I previously documented these methods with VMware Infrastructure 3 (VI3) and wanted to make sure they all worked with vSphere. The methods below are listed in order of usage preference starting with using normal VM commands and ending with a brute force method.
Method 1 – Using the vmware-cmd service console command (the command-line interface equivalent of using the vSphere Client)
- Log in to the ESX service console.
- The vmware-cmd command uses the configuration file name (.vmx) of the VM to specify the VM to perform an operation on. You can type vmware-cmd -l to get a list of all VMs on the host and the path and name of their configuration file. The path uses the Universally Unique Identifier (UUID) or long name of the data store; alternatively, you can use the friendly name instead. If you do not want to type the path when using the vmware-cmd command you can change to the VM’s directory and run the command without the path.
- You can optionally check the power state of the VM by typing vmware-cmd <VM config file path & name> getstate.
- To forcibly shutdown a VM type vmware-cmd <VM config file path & name> stop hard.
- You can check the state again to see if it worked; if it did the state should now be off.
Method 2 – Using the vm-support command to shut down the VM by first finding the virtual machine ID
…and then using the vm-support command to forcibly terminate it. This method does a lot more then shutting down the VM, as it also produces debugging information that you can use to troubleshoot an unresponsive VM.
- Log in to the ESX Service Console.
- The vm-support command is a multi-purpose command that is mainly used to troubleshoot host and VM problems. You can use the -X parameter to forcibly shutdown a VM and also produce a file with debugging information. This command will create a .tgz file in the directory that you run it in and cannot be run from a VMFS volume directory (running it in the /tmp directory is recommended). First type vm-support -x to get a list of the virtual machine IDs (VMID) of your running VMs.

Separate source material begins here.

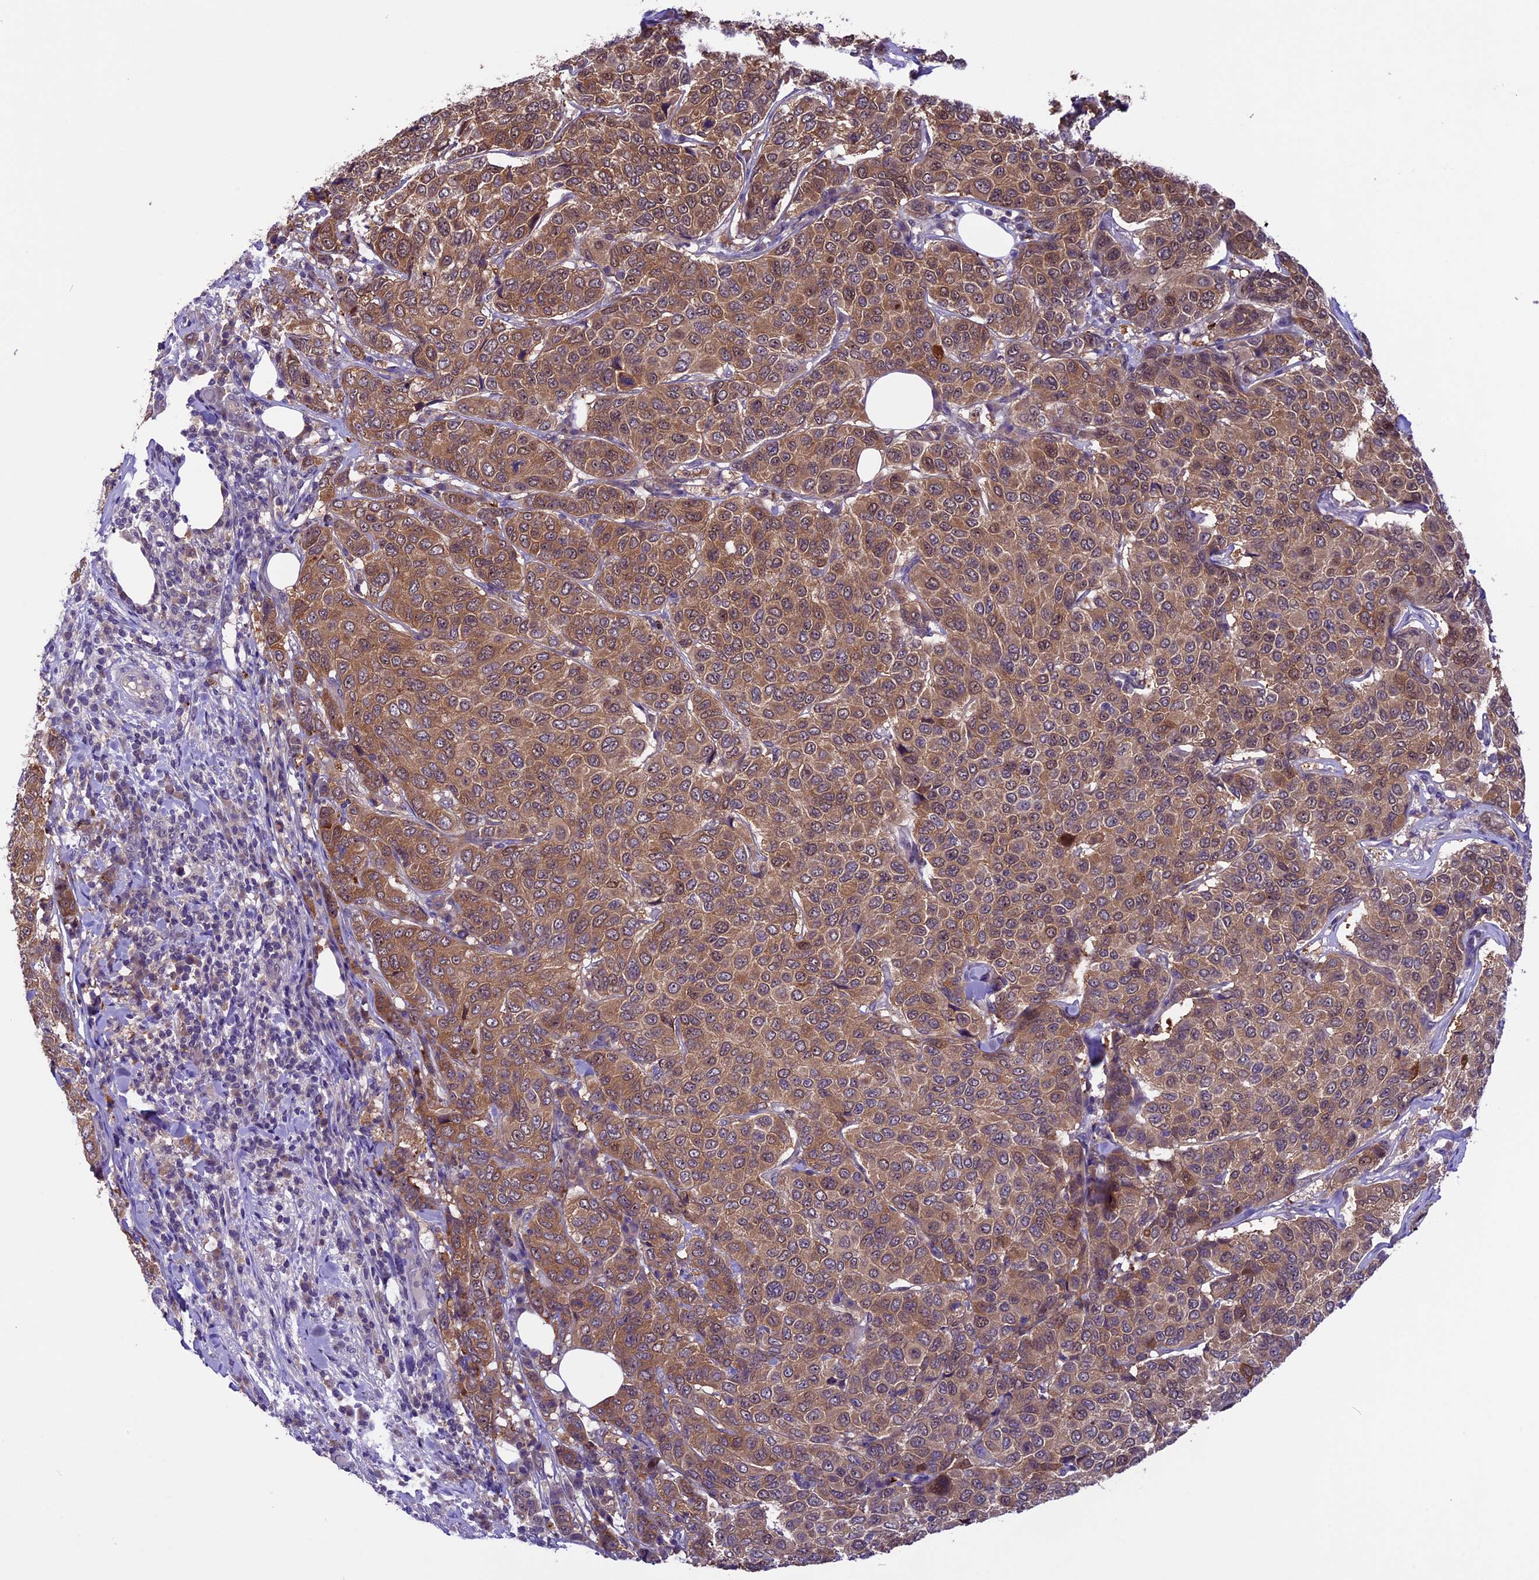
{"staining": {"intensity": "moderate", "quantity": ">75%", "location": "cytoplasmic/membranous"}, "tissue": "breast cancer", "cell_type": "Tumor cells", "image_type": "cancer", "snomed": [{"axis": "morphology", "description": "Duct carcinoma"}, {"axis": "topography", "description": "Breast"}], "caption": "Breast cancer tissue demonstrates moderate cytoplasmic/membranous expression in about >75% of tumor cells", "gene": "XKR7", "patient": {"sex": "female", "age": 55}}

- To forcibly shut down the VM and generate core dumps and log files, type vm-support -X <VMID>. You will receive prompts asking if you want to take a screenshot of the VM. A screenshot can be useful to see if there are any error messages. You will also be prompted to see if you wish to send an NMI and an ABORT to the VM, which can aid in debugging. You must say yes to the ABORT prompt for the VM to be forcibly stopped. Once the process completes, which can take 10-15 minutes, a .tgz file will be created in the directory in which you ran the command that you can also use for troubleshooting purposes. To avoid filling up your file system when the file is created, switch to the /tmp directory when you run the command.
- You can check the state of the VM again either by using the vmware-cmd command or by typing vm-support -x and you should not see the VMID for that VM listed anymore. Be sure and delete the .tgz file that is created when you are done to avoid filling up your host disk.
Method 3 – Using the kill command by first finding the process identifier (PID) of the VM and then using the kill command.
- Log in to the ESX service console.
- The process status (ps) command in Linux shows the currently running processes on a server and the grep command finds the specified text in the output of the ps command. Type ps auxfww | grep <virtualmachinename> to get the process ID (PID) of the VM. You will have two entries returned, one is from the running of the ps command. The longer entry is the running VM process. The longer entry will end in the config file name of the VM and is the one you want to use; the number in the second column of that entry is the PID of the VM.
- The kill command in Linux sends a signal to terminate a process using its ID number. The ‘-9′ parameter forces the process to quit immediately and cannot be ignored like the more graceful ‘-15′ parameter can sometimes be. Type kill -9 <PID> which will forcibly terminate the process for the specified VM.
- You can check the state using the vmware-cmd command to see if it worked; if it did, the state should now be off.
All three of these methods work identically on ESX hosts in both VI3 and vSphere. These methods also work for ESXi, but their execution is a bit different. In a future blog post we will cover how to use these methods with ESXi.